◆ What to produce:
Find every line in the listing below that contains the word "this", and copy each of those lines in full. Capitalization matters, so count only matches with the same case.

◆ Supplied material:
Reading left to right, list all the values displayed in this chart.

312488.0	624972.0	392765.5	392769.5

--

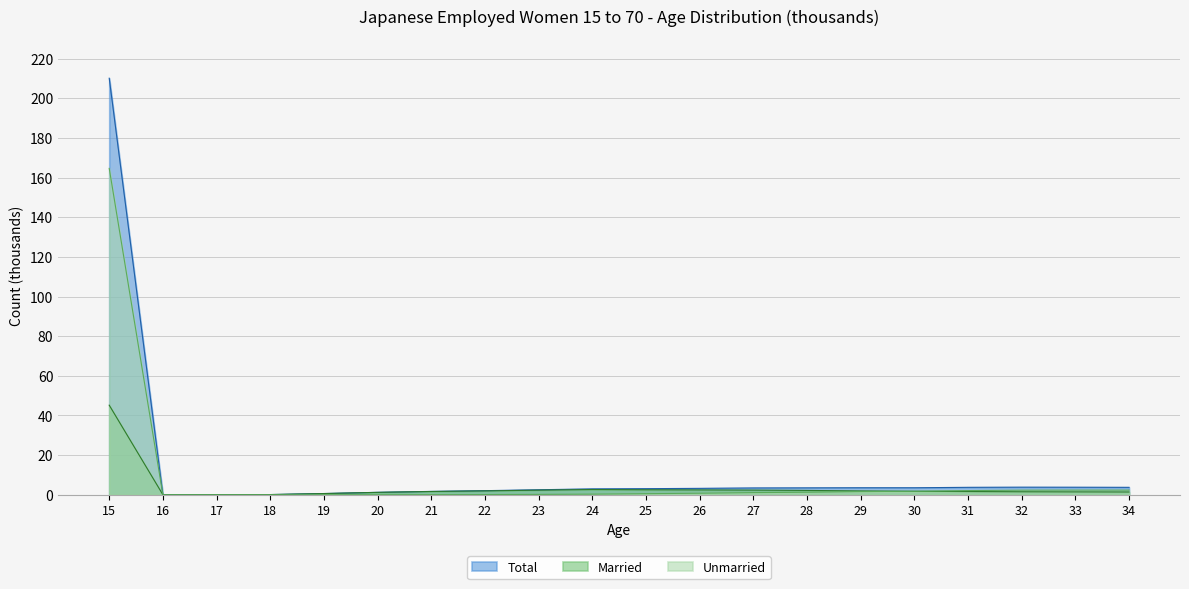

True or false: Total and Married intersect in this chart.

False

* * *

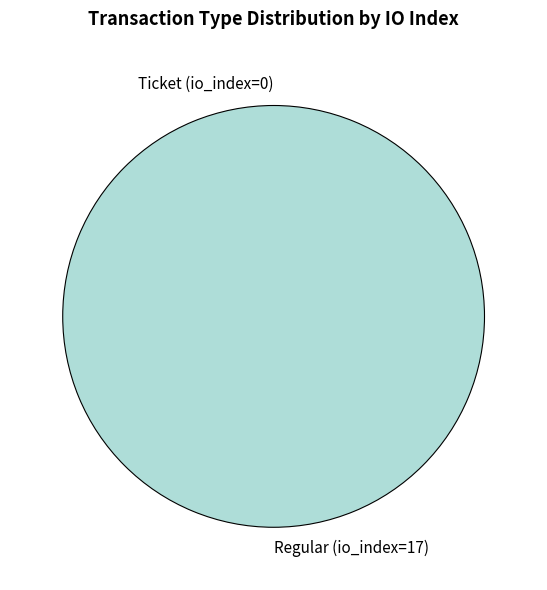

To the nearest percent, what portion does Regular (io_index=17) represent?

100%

◆ Task output:
Reading left to right, list all the values displayed in this chart.
True or false: Total and Married intersect in this chart.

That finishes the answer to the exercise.